That said, the mechanism seems like the right way for Rust to solve this problem, since ambient allocation is deeply baked into the language, and taming implicit globals with dynamic bind has a long history, and works fairly well.
I'm working on my own programming language and want to support multiple allocators. Usually languages just support one OR the other, safely.
Say what you will about C++, but allocators are something it gets incredibly right. Bloomberg lead the effort to standardize std::pmr (derived from a similar implementation in their internal codebase), and the work and thought that went into that strongly shows. If you do it right, you end up with code that largely reads as normal C++ without any sacrifice in performance -- the allocation details are capable of mostly being embedded into the type system itself. I don't see that here in this article, and I think if Rust wants to beat C++ in this space it's going to need to try to do something similar.

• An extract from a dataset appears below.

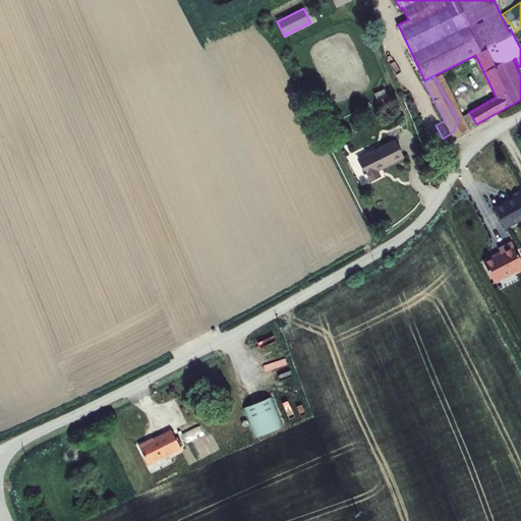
[(365,177),(377,173),(373,166),(399,155),(392,137),(355,155),(360,167),(357,169),(360,175),(364,174),(365,177)]
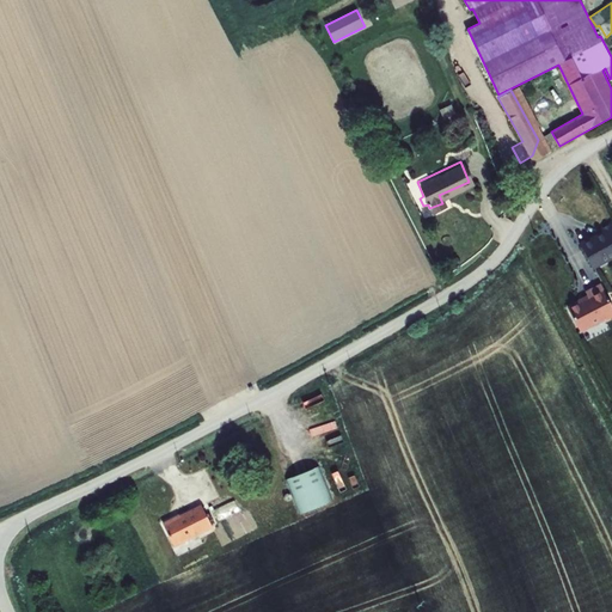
[(611,224),(611,222),(599,228),(601,232),(579,243),(593,269),(611,258),(611,224)]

I wish that there were more projects happening atop std::pmr. NVIDIA's cccl has an experimental memory_resource for CUDA memory (and their RMM library has a lot of nifty resource adapters), and it's cool to see how they're adopting this to heterogeneous compute, but there's nothing interesting in the open source world that I've seen that tries to build atop the learnings of mimalloc/glibc/etc. in terms of beating the STL pool resources. Probably, they exist but are just kept proprietary.